Max Verstappen, komentując swój wypadek, nie mógł zrozumieć, jak doszło do uszkodzenia jego opony, jednocześnie przyznając, że firma Pirelli zbagatelizuje ten incydent, poprzez zrzucenie winy na odłamki z bolidu Lance'a Strolla. 

Tegoroczny wyścig na ulicach Baku układał się po myśli Holendra, uwzględniając zwłaszcza feralny pit-stop Lewisa Hamiltona, jak i to, że miał on w końcu wsparcie strategiczne w postaci Sergio Pereza. Dzięki temu lider Red Bulla mógł systematycznie powiększać swoją przewagę nad rywalami i spokojnie podążać do mety po swoją trzynastą wygraną w karierze.  

Jednakże wszystko legło w gruzach na etapie 47. okrążenia, gdy w bolidzie z numerem 33. eksplodowała lewa tylna opona, w wyniku czego Verstappen stracił kontrolę nad swoim samochodem i uderzył z prędkością ponad 300km/h w pobliską ścianę.  

max

- Nic nie czułem aż do momentu, gdy rzuciło mnie nagle w prawo. Opona po prostu oderwała się z obręczy. To nie było w żadnym stopniu przyjemne uderzenie, a ponadto rozbiłem się w bardzo niebezpiecznym miejscu i przy ogromnej prędkości. Na szczęście nie odniosłem żadnych obrażeń w przeciwieństwie do mojego bolidupowiedział Verstappen dla Ziggo Sport. 

- Mieliśmy wyścig pod kontrolą, więc to, co się wydarzyło, jest bardzo rozczarowujące. Nie uważam jednak, abym zbyt mocno obciążał opony. Przez cały czas czułem się komfortowo i nie doświadczałem żadnych wibracji. Dlatego też ta sytuacja jest bardzo dziwna. Niestety, ale straciliśmy dziś mnóstwo punktów, dzięki którym moglibyśmy zwiększyć swoją przewagę w klasyfikacji generalnej. Jednak przy odrobinie szczęścia udało nam się utrzymać prowadzenie w mistrzostwach. 

max2

- Czasami jest to gówniany sport, gdy przydarzają ci się takie akcje. Wszyscy jadą okrążenie po okrążeniu, podążając tą samą linią i dziwne jest, że tylko mi przytrafia się coś takiego. Jestem zdania, że porządkowi dobrze wysprzątali nawierzchnie po wypadku Strolla, aczkolwiek Pirelli i tak powie, że moja opona pękła z powodu najechania na jakieś resztki z włókna węglowego, co miało miejsce również na Imoli w zeszłym roku. Ciężko to jednak zaakceptować. Fakt jest taki, że tym razem opona nie wybuchła tylko u mnie, ale też u Strolla.

- Mimo wszystko będziemy chcieli z nimi to wyjaśnić, pomimo że z góry znamy ich werdykt w tej sprawie. Oczywiście oni też nie są zadowoleni z tego co się stało, ale to już niczego nie zmienia pod kątem mojego wyścigu. 

max

Zawodnik z Hasselt opisał także moment, w którym dowiedział się, że Lewis Hamilton popełnił błąd podczas restartu wyścigu, kończąc tym samym zmagania na odległej, piętnastej lokacie. 

- Byłem wówczas w centrum medycznym i leżałem na łóżku.
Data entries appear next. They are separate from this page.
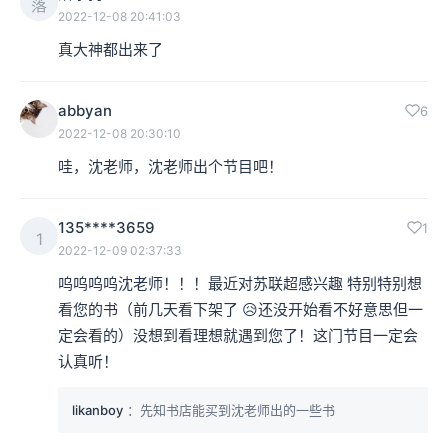
落
2022-12-08 20:41:03
真大神都出来了
abbyan
6
2022-12-08 20:30:10
哇，沈老师，沈老师出个节目吧！
135****3659
1
1
2022-12-09 02:37:33
呜呜呜呜沈老师！！！最近对苏联超感兴趣 特别特别想
看您的书（前几天看下架了 😥还没开始看不好意思但一
定会看的）没想到看理想就遇到您了！这门节目一定会
认真听！
likanboy
：先知书店能买到沈老师出的一些书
Sprawdzali tam moje ciśnienie, aż nagle mój telefon zaczął bardzo mocno wibrować. Natychmiast odebrałem i zapytałem, o co chodzi. Cały czas w tle słyszałem jednak przejeżdżające bolidy, ale gdy pozwolono odejść mi na obok, to zobaczyłem, że Lewis popełnił błąd w pierwszym zakręcie. Moje ciśnienie krwi pomimo takich wydarzeń było absolutnie w porządku - dodał.  

Horner

Do całej sprawy odniósł się też Christian Horner, który nie był jednak wstanie wytłumaczyć przyczyn wypadku swojego podopiecznego.  
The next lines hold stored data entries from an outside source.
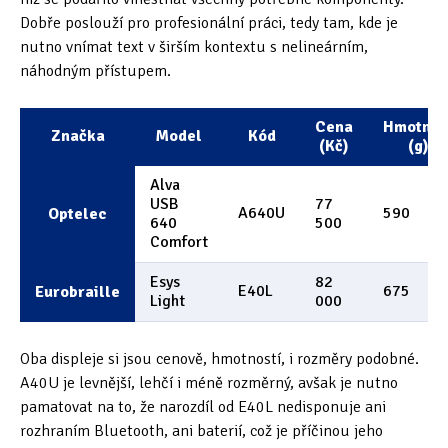
Dobře poslouží pro profesionální práci, tedy tam, kde je
nutno vnímat text v širším kontextu s nelineárním,
náhodným přístupem.
Cena
Hmotnos
Značka
Model
Kód
(Kč)
(g)
Alva
USB
77
A640U
590
Optelec
640
500
Comfort
Esys
82
E40L
675
Eurobraille
Light
000
Oba displeje si jsou cenově, hmotností, i rozměry podobné.
A40U je levnější, lehčí i méně rozměrný, avšak je nutno
pamatovat na to, že narozdíl od E40L nedisponuje ani
rozhraním Bluetooth, ani baterií, což je příčinou jeho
- W tej chwili nie wiem, dlaczego doszło do takiej sytuacji. Opony nie były w dużym stopniu zużyte, więc prawdopodobnie chodzi tu o jakieś odłamki lub coś innego. Całe to zdarzenie wyglądało bardzo groźnie i całe szczęście Maxowi nic się nie stało. Musimy teraz na spokojnie przebadać tę oponę, aby dowiedzieć się, co dokładnie było przyczyną tego incydentu.

Szef działu sportów motorowych Pirelli, Mario Isola, przyznał po wyścigu, że również Lewis Hamilton miał uszkodzoną oponę.